白若松雖然内心還有許多疑惑,但終究還是勉力壓下了下去,轉身同雲瓊道:“你同路途年皆為男子,一同坐在馬車裡吧,我來駕車就成。”
雲瓊沒說話,可他的目光卻順着往下落在了白若松腫脹的腳踝上,面上呈現淡淡的擔憂之色。
白若松笑了一下,拉過他的手,安撫地捏了捏:“我是腿傷了,不是手斷了,駕車還是沒問題的。”
雲瓊其實沒有被白若松說服,但是他也不想讓白若松為難,終究隻是點了點頭。他沒踩那個矮凳,長腿一跨就跳上了車轅,跟在路途年身後便進了車廂。
路途年見雲瓊進了車廂,頓時有些不樂意,但也不好把一個男子推出去駕車,于是便在包袱裡頭摸了摸,掏出一個帷帽,伸出手去蓋在了已經坐在車轅的白若松頭上。
白若松按了按帷帽,哄孩子一般說了一句:“小年真是細心。”
路途年得意地笑了起來。
今日是個晴空,萬裡無雲,頭頂的天空是清爽的蔚藍色,越往遠處顔色愈加淺淡,到最後天地連成一色,已然分不清究竟是天空映上了生機盎然的綠,還是巍峨群山染上了長天的蔚。

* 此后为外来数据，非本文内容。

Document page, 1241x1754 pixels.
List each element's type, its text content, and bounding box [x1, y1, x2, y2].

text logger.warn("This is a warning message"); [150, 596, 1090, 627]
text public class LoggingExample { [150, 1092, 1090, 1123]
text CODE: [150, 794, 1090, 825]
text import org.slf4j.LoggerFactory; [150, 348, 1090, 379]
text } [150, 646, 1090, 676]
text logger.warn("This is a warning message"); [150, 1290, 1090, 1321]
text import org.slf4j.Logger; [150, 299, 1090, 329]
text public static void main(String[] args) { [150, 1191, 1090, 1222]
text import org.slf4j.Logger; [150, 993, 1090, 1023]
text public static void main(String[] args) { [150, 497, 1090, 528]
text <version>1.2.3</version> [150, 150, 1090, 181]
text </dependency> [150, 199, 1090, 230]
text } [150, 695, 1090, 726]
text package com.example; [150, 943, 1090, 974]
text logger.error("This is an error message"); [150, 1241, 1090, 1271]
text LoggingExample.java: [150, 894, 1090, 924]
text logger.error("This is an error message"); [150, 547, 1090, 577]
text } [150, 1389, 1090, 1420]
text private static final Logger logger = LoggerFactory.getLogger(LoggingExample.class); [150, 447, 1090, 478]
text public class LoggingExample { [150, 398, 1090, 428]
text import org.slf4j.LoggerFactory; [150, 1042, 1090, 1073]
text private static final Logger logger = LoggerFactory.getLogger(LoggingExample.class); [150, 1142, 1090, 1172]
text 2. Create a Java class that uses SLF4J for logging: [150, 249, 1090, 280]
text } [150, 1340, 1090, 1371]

白若松輕車熟路地駕車走在小道上,不過一個半時辰的時間就從半山腰下到了地面上,道路兩側已經有了稀稀落落的行人,還有茅草蓋做蓋的簡陋的村屋。
路途年把頭探出來指揮了一下路,于是再半個時辰,馬車便行至了路途年所說的,在鎮子外頭的那個發生命案的小院子。
院子大門口貼了封條,有兩個戴幞頭,着藏青色缺胯袍,手臂纏繞着臂鞲的衙役守在門前。
二人本來是十分放松的狀态,見了白若松駕着馬車到了門口附近,馬鼻噴息一聲停了下來,瞬間警覺起來,腰間橫刀都已出鞘半指。
路途年撩開帷幕探出身來,手握一塊半掌大的牌子,喊道:“縣丞令牌,開門!”
他年紀小,聲音還有些稚嫩,脆生生的,兩個衙役一時還以為是有人來搗亂呢。她們相互望了對方一眼,其中一人上前來接了路途年手中的令牌,前前後後翻來覆去看了好幾遍,到路途年都不耐煩了,才雙手捧着還了回來,對另一個衙役道:“是真的,開門!”
另外一個衙役回身撕開那門上封條,雙手并用,“吱呀”一聲推開了木門,垂眉斂目退到了一側。